By the Blouin News Business staff

Gulf money could make things worse for Egypt

by in Middle East.

Egypt's interim President Adli Mansour (R) meets with UAE's National Security Adviser Sheikh Hazza bin Zayed Al Nahyan at El-Thadiya presidential palace in Cairo July 9. Photo: Reuters

Egypt’s interim President Adli Mansour (R) meets with UAE’s National Security Adviser Sheikh Hazza bin Zayed Al Nahyan at El-Thadiya presidential palace in Cairo July 9. Photo: Reuters

On Tuesday, Egypt’s political upheaval was correlated to the economy, as it hadn’t yet been since the ouster of Mohamed Morsi. (Even if the country’s delicate public finance situation is responsible for a large part of its ongoing problems.) Saudi Arabia and the United Arab Emirates pledged they would extend up to $5 billion and $3 billion, respectively, in aid to Egypt. Saudi Arabia promised $3 billion in cash and loans and an additional $2 billion worth of fuel, while the UAE offered a grant of $1 billion and a loan of $2 billion in the form of a no-interest deposit with the Central Bank of Egypt, according to WAM, Emirates News Agency.

Much needed money with, apparently, no compromises involved. The two Gulf States, known for their aversion towards the Muslim Brotherhood, hurried to welcome the ouster of Mohamed Morsi. A week later, they’re showing their support to the military through a juicy bailout. And the geopolitical ramifications of Egypt’s economic woes don’t end there. Qatar also plays a leading role in the picture, but appears to have erred in their calculations. They backed the Brotherhood’s emergence as a political force and insufflated it with money and promises, the latest one a $3 billion pledge in aid (Read more: Qatari money: the Brotherhood’s greatest asset –and liability.) A bad bet, it looks like. Qatar, for now, is trying to prove its compliance with the military-installed interim president, congratulating Egypt’s new president at the same time as Saudi Arabia and UAE did.

With the country in a situation still deeply precarious, the infusion of funds won’t be enough: it’s an unsustainable remedy for long-lasting structural problems. Egypt holds the honor of hosting the Middle East’s biggest budget deficit. In the first five months of 2013 alone, the deficit nearly doubled from the previous year to 113.4 billion Egyptian pounds ($16.2 billion), according to Finance Ministry figures. Foreign-exchange reserves have plunged from $36 billion in December 2010 to $14.9 billion in June (only about half of the reserves are in the form of cash or in securities that can easily be spent, according to Reuters.) The value of the Egyptian pound is at a record low, under 7 per dollar. Even its subsidized bread program is in danger, as the world’s largest wheat-importing nation is losing its ability to feed its 84 million people.

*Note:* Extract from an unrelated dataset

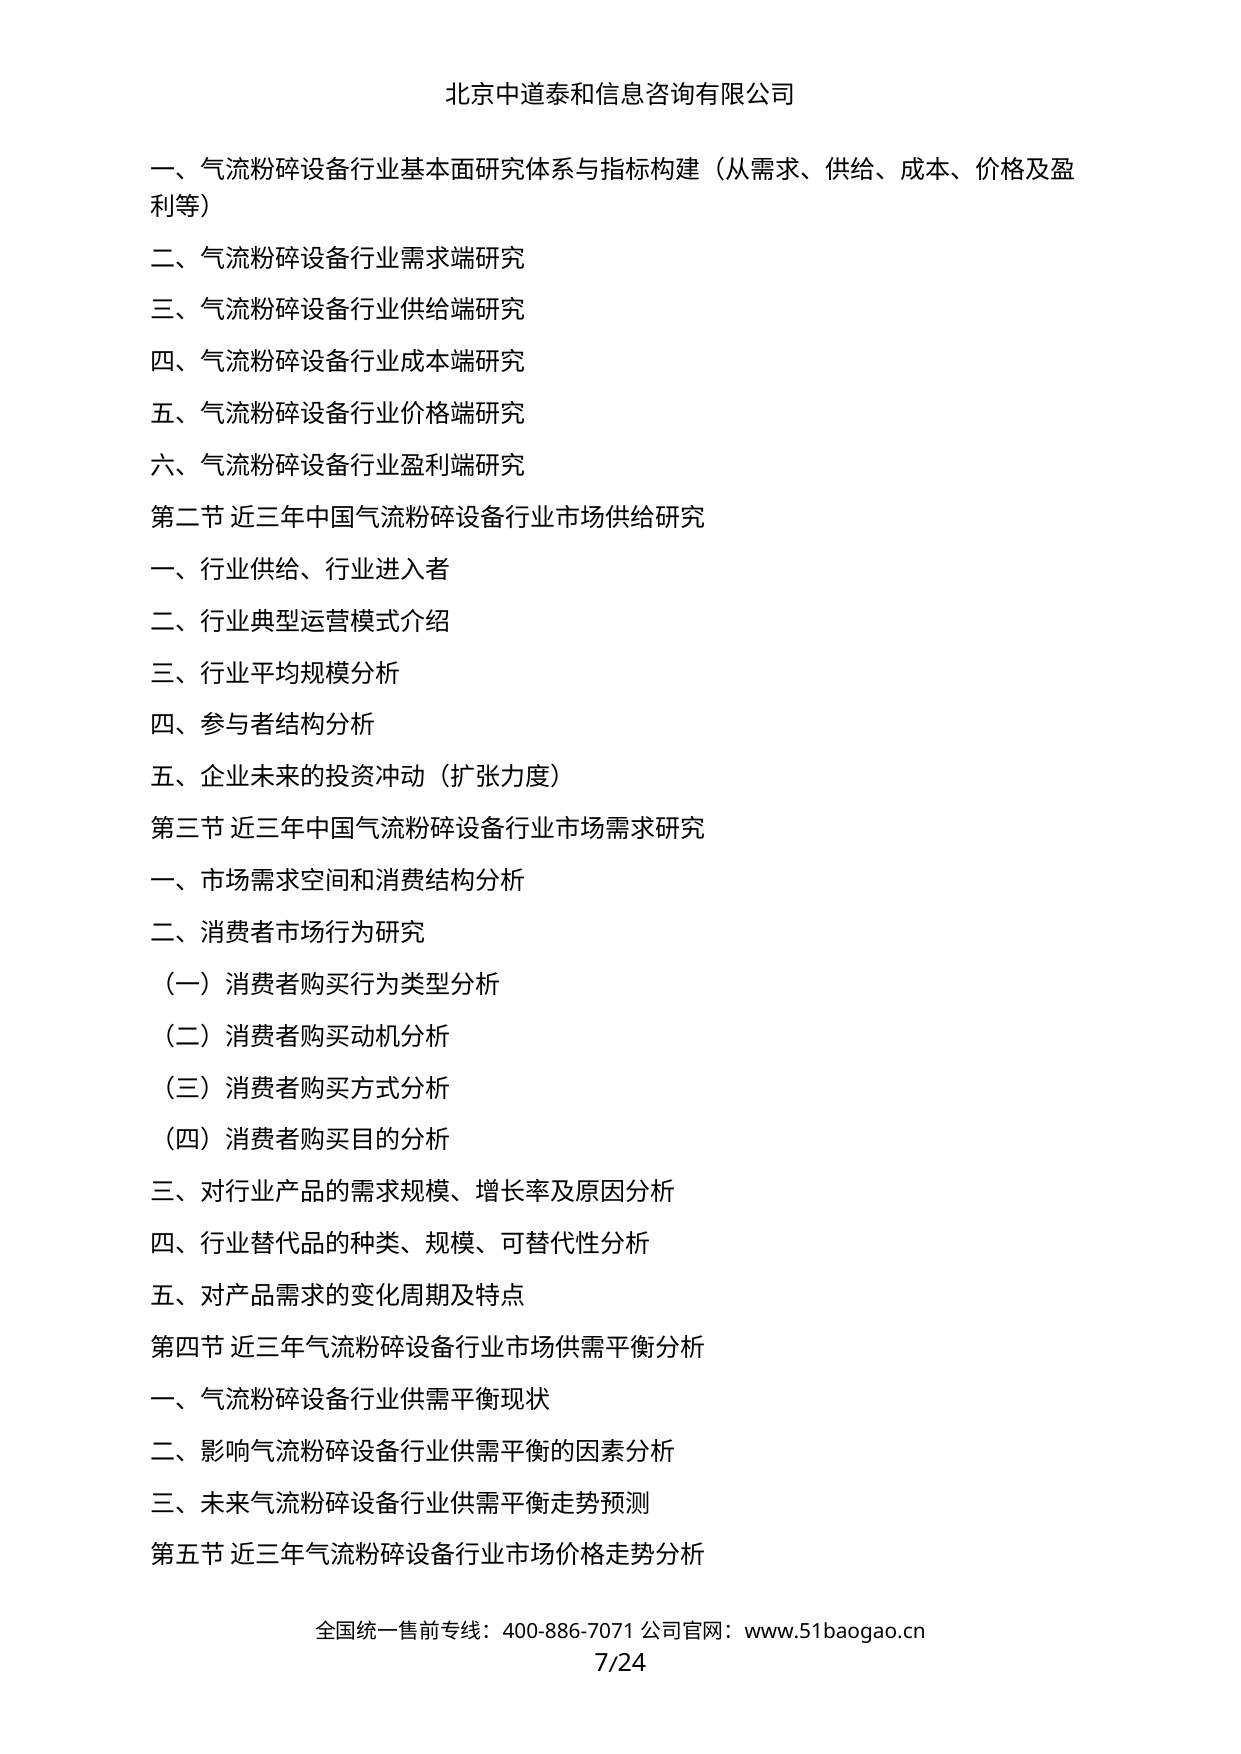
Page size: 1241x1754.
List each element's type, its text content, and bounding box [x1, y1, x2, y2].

The other economic development of the day came with the announcement of a new prime minister, Hazem el-Beblawi. He is a prominent economist who served as finance minister during Egypt’s post-revolution army-administered transitional phase after the 2011 uprising. His appointment might be a piece of good economic news; it might equally be a piece if window-dressing from the military government.

It’s impossible to predict what will happen in the next weeks but even greater social unrest could result from continued economic failure. A focus on growth and unemployment — especially youth unemployment — should be the central elements of the new government’s economic plan. But with the Gulf States making such a political move, Egypt risks taking the $8 billion as a comfortable cushion in the transition process and failing to deal, again, with its pressing structural problems.